Work to be completed → Please give all of the data again, character for character, and drop the pictures.

BEGIN Material supplied

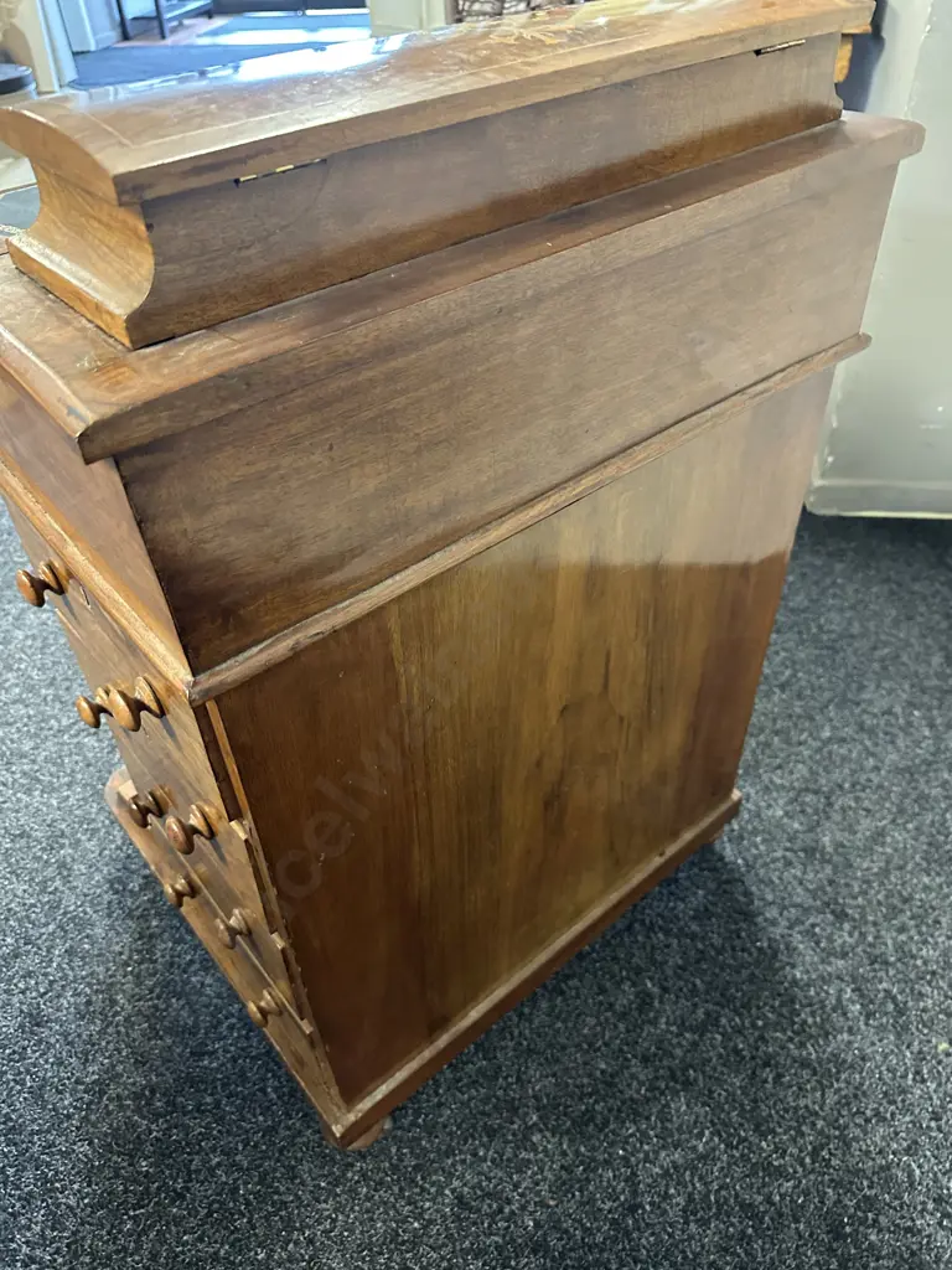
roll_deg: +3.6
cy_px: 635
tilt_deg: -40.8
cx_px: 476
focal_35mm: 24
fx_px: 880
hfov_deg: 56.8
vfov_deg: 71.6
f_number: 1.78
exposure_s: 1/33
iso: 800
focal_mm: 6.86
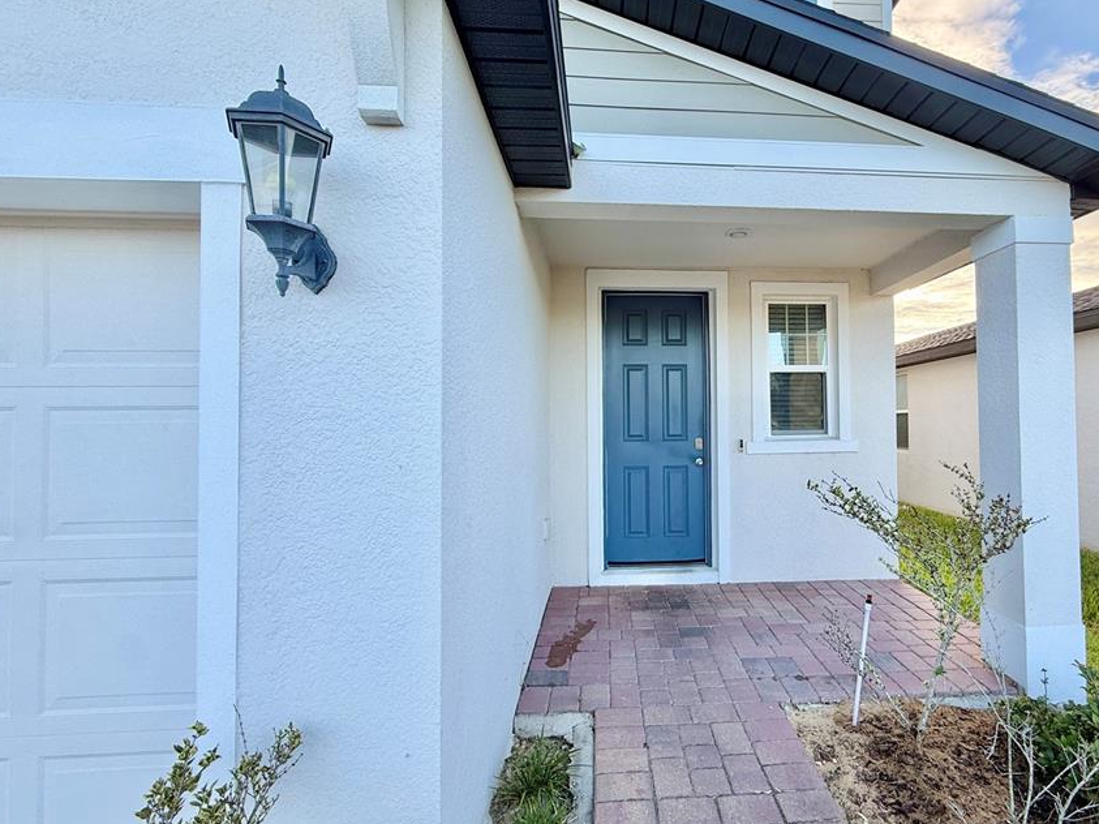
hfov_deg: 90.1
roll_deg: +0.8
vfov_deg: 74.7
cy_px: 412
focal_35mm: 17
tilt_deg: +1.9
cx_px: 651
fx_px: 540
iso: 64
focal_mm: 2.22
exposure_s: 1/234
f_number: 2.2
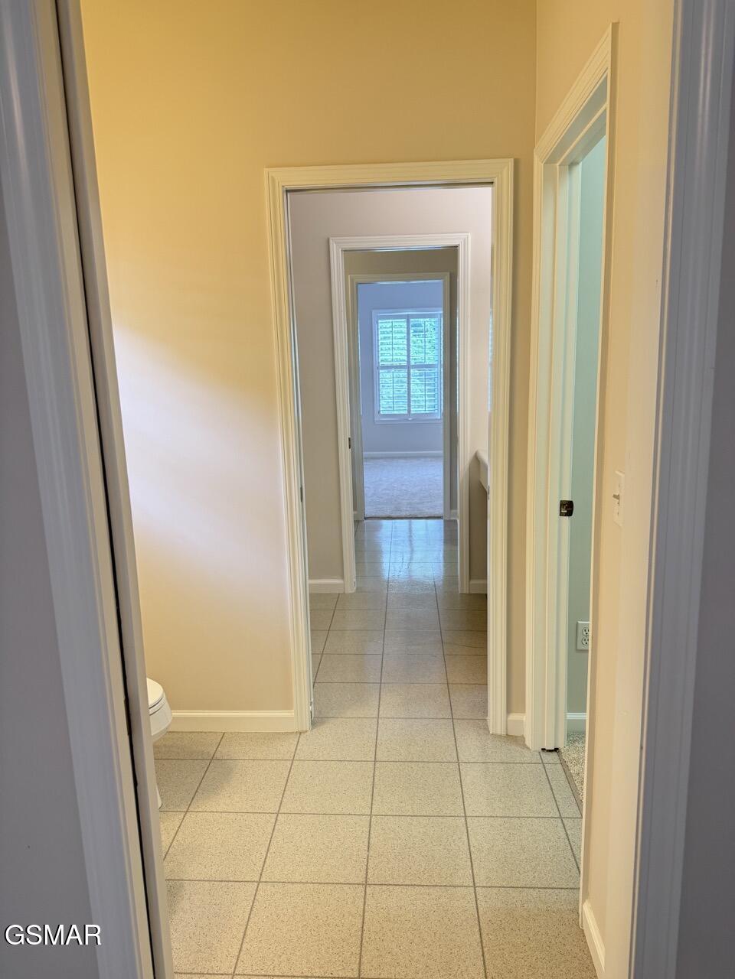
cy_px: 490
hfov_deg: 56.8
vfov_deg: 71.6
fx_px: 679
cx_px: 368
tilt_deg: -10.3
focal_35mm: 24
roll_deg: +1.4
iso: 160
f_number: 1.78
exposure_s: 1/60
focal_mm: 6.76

END Material supplied

Written answer →
roll_deg: +3.6
cy_px: 635
tilt_deg: -40.8
cx_px: 476
focal_35mm: 24
fx_px: 880
hfov_deg: 56.8
vfov_deg: 71.6
f_number: 1.78
exposure_s: 1/33
iso: 800
focal_mm: 6.86
hfov_deg: 90.1
roll_deg: +0.8
vfov_deg: 74.7
cy_px: 412
focal_35mm: 17
tilt_deg: +1.9
cx_px: 651
fx_px: 540
iso: 64
focal_mm: 2.22
exposure_s: 1/234
f_number: 2.2
cy_px: 490
hfov_deg: 56.8
vfov_deg: 71.6
fx_px: 679
cx_px: 368
tilt_deg: -10.3
focal_35mm: 24
roll_deg: +1.4
iso: 160
f_number: 1.78
exposure_s: 1/60
focal_mm: 6.76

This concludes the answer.